Jefferson Memorial —
Various types of marble, limestone and granite make up the Jefferson Memorial. From Vermont to Georgia and beyond, the sources of the materials give physical representation to the original states and the expanding union.
Korean War Veterans Memorial —
The Korean War Veterans Memorial honors all of the American services and includes statues of figures in uniforms representing each branch.
Lincoln Memorial and Reflecting Pool —
The Rev. Martin Luther King Jr. delivered his "I Have a Dream" speech from the steps of the Lincoln Memorial in 1963. Daniel French was responsible for the imposing sculpture of Lincoln.
Washington Monument —
The Washington Monument varies in color because sections of it were started at different times -- in 1854 and later in 1879. The two sections used marble from different quarries, and weathering and erosion have made the difference more noticeable. The momument has been closed temporarily since the August 23 earthquake.
Vietnam Veterans Memorial —
The black granite wall of the Vietnam Veterans Memorial bears 58,267 names of those who died in the Vietnam War, but it's possible for that number to change each Memorial Day depending on submissions to the Department of Veterans Affairs.
World War II Memorial —
Each of the 4,048 gold stars on the Freedom Wall represents 100 American service personnel who perished or were never recovered in the war.

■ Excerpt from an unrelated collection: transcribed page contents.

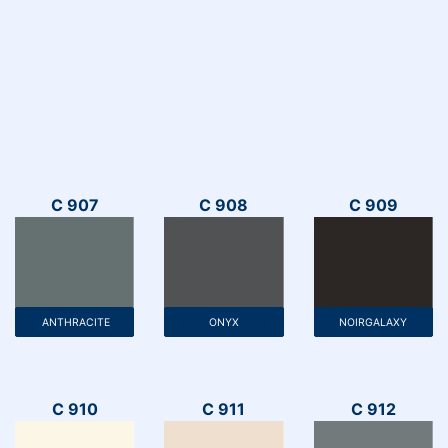
C 907
C 908
C 909
ANTHRACITE
ONYX
NOIRGALAXY
C 910
C 911
C 912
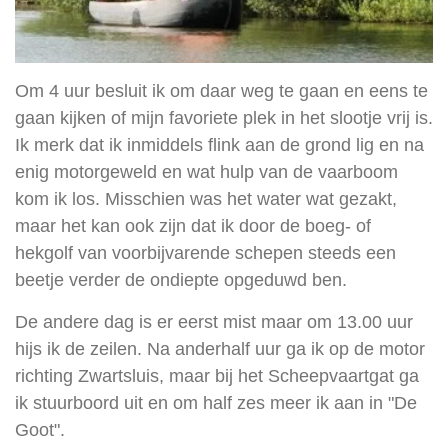
Om 4 uur besluit ik om daar weg te gaan en eens te
gaan kijken of mijn favoriete plek in het slootje vrij is.
Ik merk dat ik inmiddels flink aan de grond lig en na
enig motorgeweld en wat hulp van de vaarboom
kom ik los. Misschien was het water wat gezakt,
maar het kan ook zijn dat ik door de boeg- of
hekgolf van voorbijvarende schepen steeds een
beetje verder de ondiepte opgeduwd ben.
De andere dag is er eerst mist maar om 13.00 uur
hijs ik de zeilen. Na anderhalf uur ga ik op de motor
richting Zwartsluis, maar bij het Scheepvaartgat ga
ik stuurboord uit en om half zes meer ik aan in "De
Goot".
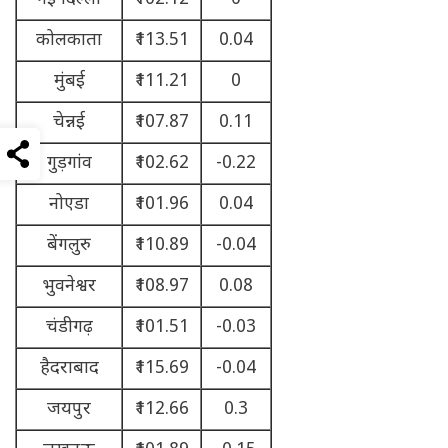
कोलकाता
₹113.51
0.04
मुंबई
₹111.21
0
चेन्नई
₹107.87
0.11
गुड़गांव
₹102.62
-0.22
नोएडा
₹101.96
0.04
बेंगलुरु
₹110.89
-0.04
भुवनेश्वर
₹108.97
0.08
चंडीगढ़
₹101.51
-0.03
हैदराबाद
₹115.69
-0.04
जयपुर
₹112.66
0.3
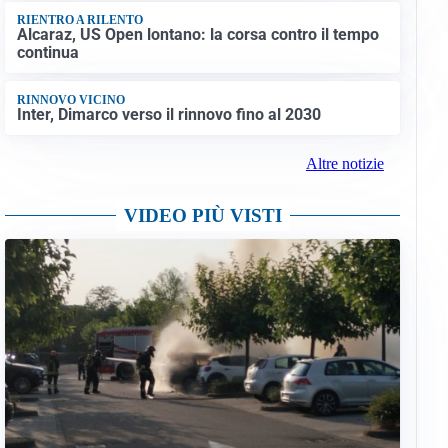
RIENTRO A RILENTO
Alcaraz, US Open lontano: la corsa contro il tempo
continua
RINNOVO VICINO
Inter, Dimarco verso il rinnovo fino al 2030
Altre notizie
VIDEO PIÙ VISTI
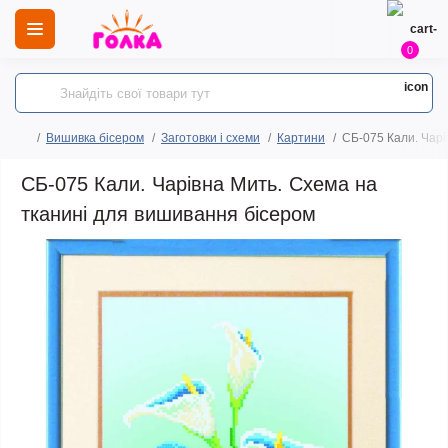
0
Вишивка бісером
Заготовки і схеми
Картини
СБ-075 Кали. Чарі
СБ-075 Кали. Чарівна Мить. Схема на
тканині для вишивання бісером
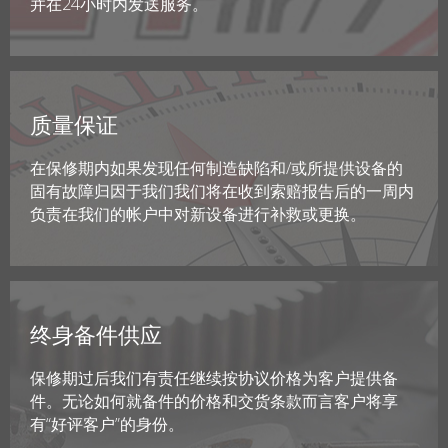
并在24小时内发送服务。
质量保证
在保修期内如果发现任何制造缺陷和/或所提供设备的
固有故障归因于我们我们将在收到索赔报告后的一周内
负责在我们的帐户中对新设备进行补救或更换。
终身备件供应
保修期过后我们有责任继续按协议价格为客户提供备
件。无论如何就备件的价格和交货条款而言客户将享
有“好评客户”的身份。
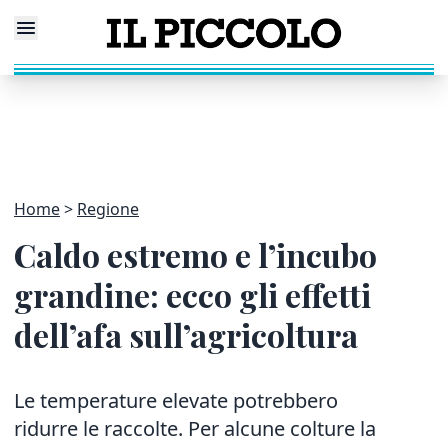
Home
Regione
Caldo estremo e l’incubo
grandine: ecco gli effetti
dell’afa sull’agricoltura
Le temperature elevate potrebbero
ridurre le raccolte. Per alcune colture la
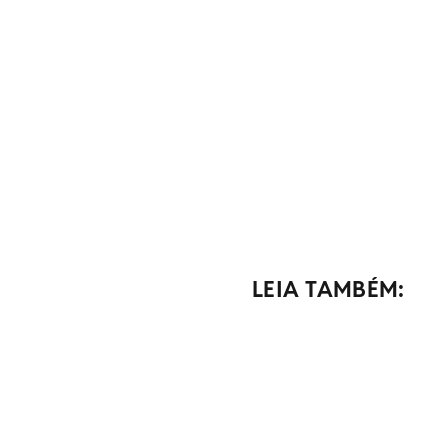
LEIA TAMBÉM:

Ulysses S. Grant Memorial —
Ulysses S. Grant forever sits astride his favorite horse, Cincinnatus. There are reliefs of two infantry groups on the pedestal for the statue of the 18th U.S. president and commander of Union forces in the Civil War.
Franklin D. Roosevelt Memorial —
The Roosevelt Memorial represents all 12 years of Franklin D. Roosevelt's presidency, including a sequence of four outdoor "rooms" that signify each of his terms in office. Roosevelt's dog Fala sits at his feet.